Countdown to the crackdown
After the recent hostage release by the southern/Saharan wing of al-Qaida in the Islamic Maghreb (AQIM), there has been much political and military movement in Algeria, Mali and the surrounding countries. According to numerous press rumors, a major joint operation in the border areas is about to go into action any day now.
The political arguments have centered around vague but barely concealed insinuations of state support for AQIM’s southern wing, although there’s precious little proof offered by anyone involved. Libya is the state most in the crosshairs, for allegedly funding or/and facilitating the payment of fat ransoms to AQIM, in a deal also involving the Malian state releasing AQIM members in return for someone’s thick wad of cash. Algeria is livid over this, and parts of the éradicateur press is so upset as to appear slightly deranged in its accusations against all and sundry for conspiring to undermine state security.
However, in fact Algeria has good reason to be upset, if one disregards the hyperbole. The government quite rightly believes that ransom payments encourages new kidnappings, and that this — not to mention the prisoners releases — is what keeps the southern AQIM networks running. Algeria also worries, again rightly, that such money will filter up to AQIM’s northern strongholds in the Kabylie, from where the group continues to inflict damage on the Algerian state and military. However, European governments do not seem to give a damn about this, as long as they can bring back their citizens safe and sound; while the poorer local governments are fine with whatever they’re paid most to be fine with, since they don’t stand a chance of securing these areas alone anyway. So the kidnapping circus continues.

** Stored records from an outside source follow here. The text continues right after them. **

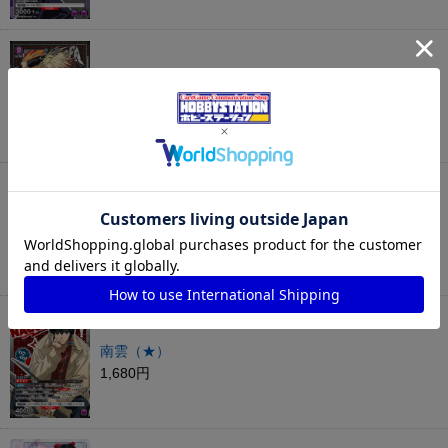
神々廻（★）
1,980円
レッドフード
280円
南雲（★）
1,680円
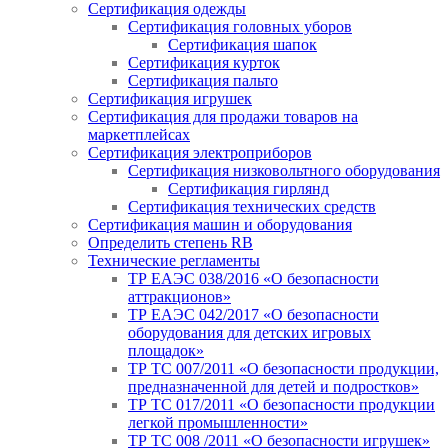
Сертификация одежды
Сертификация головных уборов
Сертификация шапок
Сертификация курток
Сертификация пальто
Сертификация игрушек
Сертификация для продажи товаров на
маркетплейсах
Сертификация электроприборов
Сертификация низковольтного оборудования
Сертификация гирлянд
Сертификация технических средств
Сертификация машин и оборудования
Определить степень RB
Технические регламенты
ТР ЕАЭС 038/2016 «О безопасности
аттракционов»
ТР ЕАЭС 042/2017 «О безопасности
оборудования для детских игровых
площадок»
ТР ТС 007/2011 «О безопасности продукции,
предназначенной для детей и подростков»
ТР ТС 017/2011 «О безопасности продукции
легкой промышленности»
ТР ТС 008 /2011 «О безопасности игрушек»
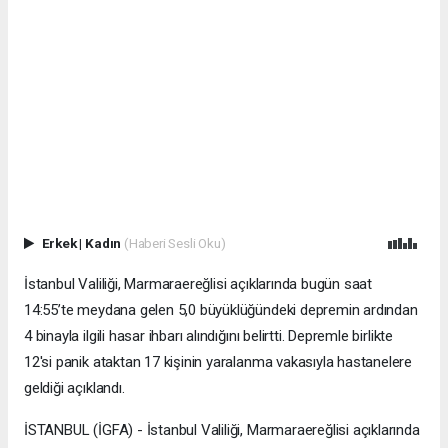
Erkek
|
Kadın
(Haberi Sesli Oku)
İstanbul Valiliği, Marmaraereğlisi açıklarında bugün saat
14:55’te meydana gelen 5,0 büyüklüğündeki depremin ardından
4 binayla ilgili hasar ihbarı alındığını belirtti. Depremle birlikte
12'si panik ataktan 17 kişinin yaralanma vakasıyla hastanelere
geldiği açıklandı.
İSTANBUL (İGFA) - İstanbul Valiliği, Marmaraereğlisi açıklarında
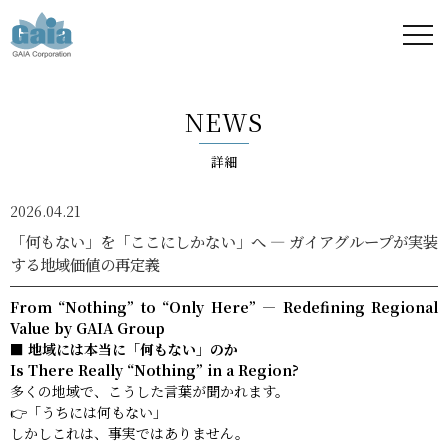
株式
会社
NEWS
ガイ
詳細
ア -
2026.04.21
GAIA
「何もない」を「ここにしかない」へ ― ガイアグループが実装
する地域価値の再定義
Corporation
From “Nothing” to “Only Here” — Redefining Regional
-
Value by GAIA Group
■ 地域には本当に「何もない」のか
Is There Really “Nothing” in a Region?
多くの地域で、こうした言葉が聞かれます。
👉「うちには何もない」
しかしこれは、事実ではありません。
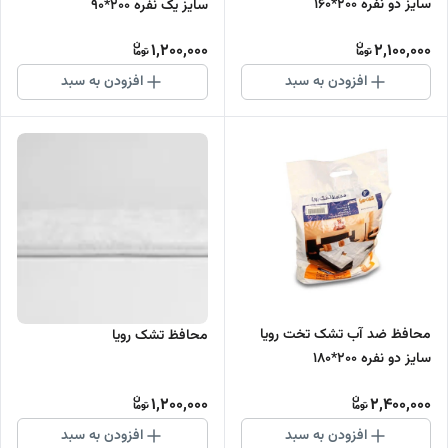
سایز دو نفره 200*160
سایز یک نفره 200*90
1,200,000
2,100,000
افزودن به سبد
افزودن به سبد
محافظ ضد آب تشک تخت رویا
محافظ تشک رویا
سایز دو نفره 200*180
1,200,000
2,400,000
افزودن به سبد
افزودن به سبد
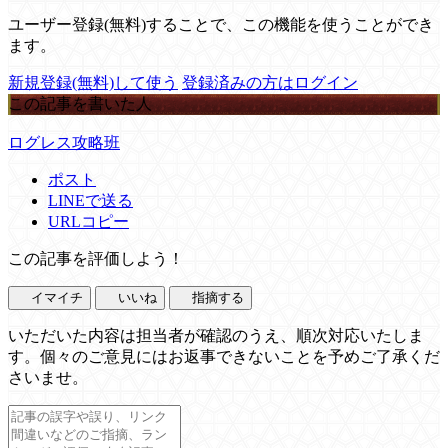
ユーザー登録(無料)することで、この機能を使うことができ
ます。
新規登録(無料)して使う
登録済みの方はログイン
この記事を書いた人
ログレス攻略班
ポスト
LINEで送る
URLコピー
この記事を評価しよう！
イマイチ
いいね
指摘する
いただいた内容は担当者が確認のうえ、順次対応いたしま
す。個々のご意見にはお返事できないことを予めご了承くだ
さいませ。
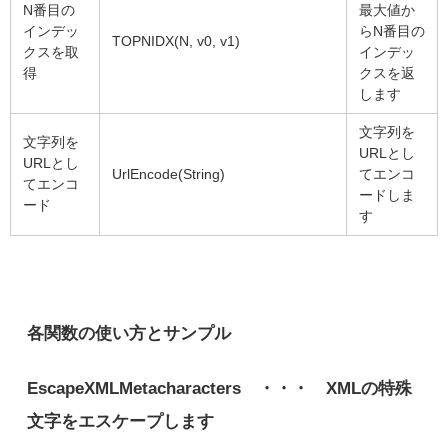
N番目の
最大値か
インデッ
らN番目の
TOPNIDX(N, v0, v1)
クスを取
インデッ
得
クスを返
します
文字列を
文字列を
URLとし
URLとし
UrlEncode(String)
てエンコ
てエンコ
ードしま
ード
す
各関数の使い方とサンプル
EscapeXMLMetacharacters ・・・ XMLの特殊
文字をエスケープします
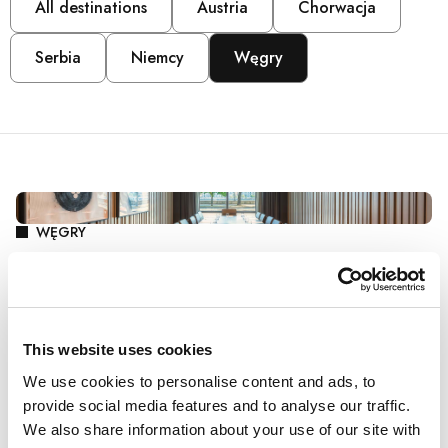
All destinations
Austria
Chorwacja
Serbia
Niemcy
Węgry
WĘGRY
Park Plaza Budapest
Park Plaza Budapest oferuje dynamiczną przestrzeń
do spotkań i celebracji, z oszałamiającym widokiem
This website uses cookies
na miasto w pełnym 360 stopniach. Nasze siedem
We use cookies to personalise content and ads, to
eleganckich sal konferencyjnych wyposażonych jest w
provide social media features and to analyse our traffic.
wysokiej jakości sprzęt audiowizualny, bezpłatne Wi-
We also share information about your use of our site with
Fi oraz profesjonalne usługi cateringowe i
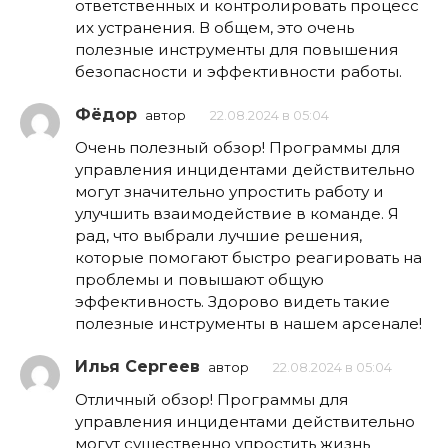
ответственных и контролировать процесс
их устранения. В общем, это очень
полезные инструменты для повышения
безопасности и эффективности работы.
Фёдор
автор
22.08.2024 в 05:04
Очень полезный обзор! Программы для
управления инцидентами действительно
могут значительно упростить работу и
улучшить взаимодействие в команде. Я
рад, что выбрали лучшие решения,
которые помогают быстро реагировать на
проблемы и повышают общую
эффективность. Здорово видеть такие
полезные инструменты в нашем арсенале!
Илья Сергеев
автор
22.08.2024 в 05:04
Отличный обзор! Программы для
управления инцидентами действительно
могут существенно упростить жизнь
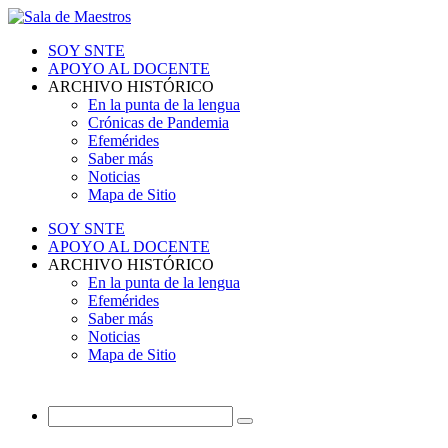
SOY SNTE
APOYO AL DOCENTE
ARCHIVO HISTÓRICO
En la punta de la lengua
Crónicas de Pandemia
Efemérides
Saber más
Noticias
Mapa de Sitio
SOY SNTE
APOYO AL DOCENTE
ARCHIVO HISTÓRICO
En la punta de la lengua
Efemérides
Saber más
Noticias
Mapa de Sitio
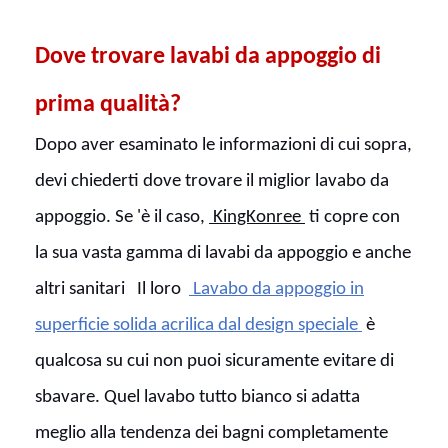
Dove trovare lavabi da appoggio di
prima qualità?
Dopo aver esaminato le informazioni di cui sopra,
devi chiederti dove trovare il miglior lavabo da
appoggio. Se 'è il caso,
KingKonree
ti copre con
la sua vasta gamma di lavabi da appoggio e anche
altri sanitari
Il loro
Lavabo da appoggio in
superficie solida acrilica dal design speciale
è
qualcosa su cui non puoi sicuramente evitare di
sbavare. Quel lavabo tutto bianco si adatta
meglio alla tendenza dei bagni completamente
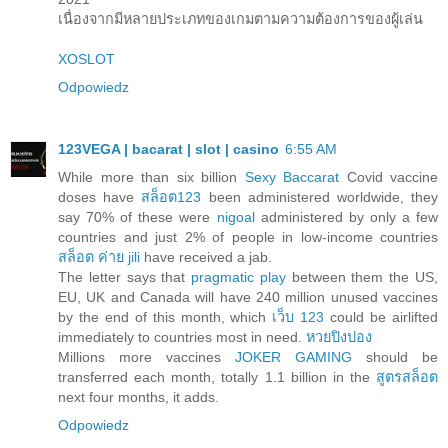
เนื่องจากมีหลายประเภทของเกมตามความต้องการของผู้เล่น
XOSLOT
Odpowiedz
123VEGA | bacarat | slot | casino
6:55 AM
While more than six billion
Sexy Baccarat
Covid vaccine
doses have
สล็อต123
been administered worldwide, they
say 70% of these were
nigoal
administered by only a few
countries and just 2% of people in low-income countries
สล็อต ค่าย jili
have received a jab.
The letter says that
pragmatic play
between them the US,
EU, UK and Canada will have 240 million unused vaccines
by the end of this month, which
เว็บ 123
could be airlifted
immediately to countries most in need.
หวยปิงปอง
Millions more vaccines
JOKER GAMING
should be
transferred each month, totally 1.1 billion in the
สูตรสล็อต
next four months, it adds.
Odpowiedz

Bouteflika has for some time, after offering amnesty upon amnesty, shown signs of exasperation with this whole AQIM business, and the Algerian army appears to be slowly reverting into extermination mode in its treatment of insurgent holdouts. Presently, then, the country is spearheding efforts to pull together a major pan-Saharan/Sahelian coalition to hit AQIM hard, either to cripple it militarily or to at least establish a steep deterrent cost for fucking with Algeria’s south. Among the other nations coming along for the ride, convinced by a mixture of stick and carrot from Algiers, are of course Mali, but also Niger and Mauritania, the two remaining neighbors to the area of concern. You can count on the US to cheer them on and supply whatever is available of satellite imagery and other expertise. However, it seems that Algeria is steering the bandwagon, quite in line with how it has been asserting itself as the maker-or-breaker of regional security in the last few years, and perhaps also for honestly feeling there’s nothing left to do but shoot its way out of this painful deadlock.
Militarily, things have been progressing quickly. A bunch of army units were just pulled down from the Algerian north towards the border, and high-level military coordination between the countries concerned is proceeding apace. For example, Niger’s chief-of-staff flew up to meet with the Algerian top brass (Gaid Saleh and Guenaizia), and Mali’s defense minister did the same some days ago. At the same time, Algiers has started airlifting military supplies to the Malian army in preparation for the expected assault, and minor manhunts are already running, with claims of an important kill just the other day.
How big this will be is impossible to tell: perhaps just a quick crackdown on the areas under suspicion, and brush-up of border security through reinforcements and coordination? But it seems like bigger things are in the making. In so far as the press can be trusted (a big if, admittedly), a large-scale sweep is more likely, although I guess the key to it all is not scale per se, but rather how long it will go on and what it will leave behind. In any case, one should remember that while the Touareg rebellion in Mali’s north just quieted down, the situation remains unstable and is liable to be affected in some way by any major military offensive. On the other hand, there’s no better time to go at it than now, when there’s no hot war complicating matters; and in fact, decisively settling the Touareg conflict may well be one of the unspoken motives for the push.
Also worth bearing in mind is that two European hostages remain in the hands of AQIM. It has demanded that Britain release Abu Qatada, a Jordanian-Palestinian preacher with longstanding ties to al-Qaida’s core leadership as well as to the Algerian Jihadi movements (he used to be sort of a chief Mufti for the GIA back in the day, and later encouraged the GSPC split which evolved into AQIM). That could turn into some nasty headlines.